Date: 13th March 2017

Whereas in the US VW admitted its wrongdoing and set aside billions of dollars for car owners, European consumers are being left high and dry. VW claims that there is no need to compensate European consumers since according to them they did not suffer losses in the sense that the value of their cars did not  take a hit.

VW’s unwillingness to compensate European cars owners, or to provide information or help to customers has angered the European Commission: “More than half a year into our dialogue, VW has not delivered on key demands from consumers” said Commissioner Jourová.

The European Commission alone, however, is powerless, since it lacks the power to sue VW. Indeed, the power of enforcement does not reside with the EU but lies with national authorities. 

The Commission accuses VW of breaching two sets of EU law:  the “Unfair Commercial Practices directive” which prohibits misleading advertising and the “Directive on certain aspects of the sale of consumer goods and associated guarantees” which requires goods to be “in conformity with the sale contract for at least the first 2 years after the purchase”. 

In order to increase the pressure on VW, the European Commission initiated a “Joint Enforcement Action” between the 28 National Consumers Authorities which met in Brussels on the 7th of March. The Dutch officials agreed to take the lead. 
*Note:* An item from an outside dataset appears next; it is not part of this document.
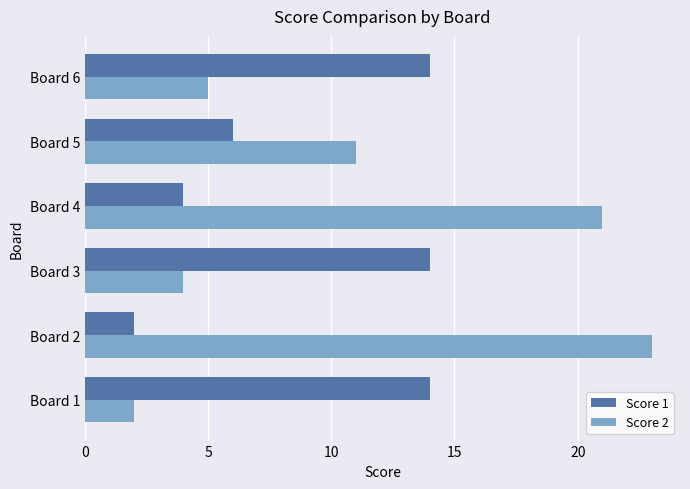

Which series has the largest total across all categories?

Score 2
A joint action is a process under EU law whereby national authorities team up to act against a company. VW could face litigation in national courts in Europe for alleged breaches of EU Law.  National authorities will contact VW to expose their claim and will wait for the company’s answer before acting. The scope of each authority’s action varies between the different Member States according to their national law: some can fine the company without judicial process and others will have to take the matter to their local courts.

This procedure has the advantage of giving VW a chance to redress the damages done by this breach of EU law (with a settlement, avoiding formal legal proceedings) and to put the pressure on VW to act.

Brussels will provide back-office support to the initiative, notably by “assisting the authorities on coming to a final joint legal assessment”. The Joint Enforcement Action does not require the agreement of all 28 national authorities for it to be launched. The MSs who want to act will join the action and will sign a joint letter to VW. 

After this announcement by the European Commission, VW reminded the public that it had already offered European consumers a solution and that half of them have taken VW up on the agreement proposed by VW. The company underlined that the European vehicles, unlike those sold in the US, are legally roadworthy and warned that this action could “deter the rest from getting their cars fixed”.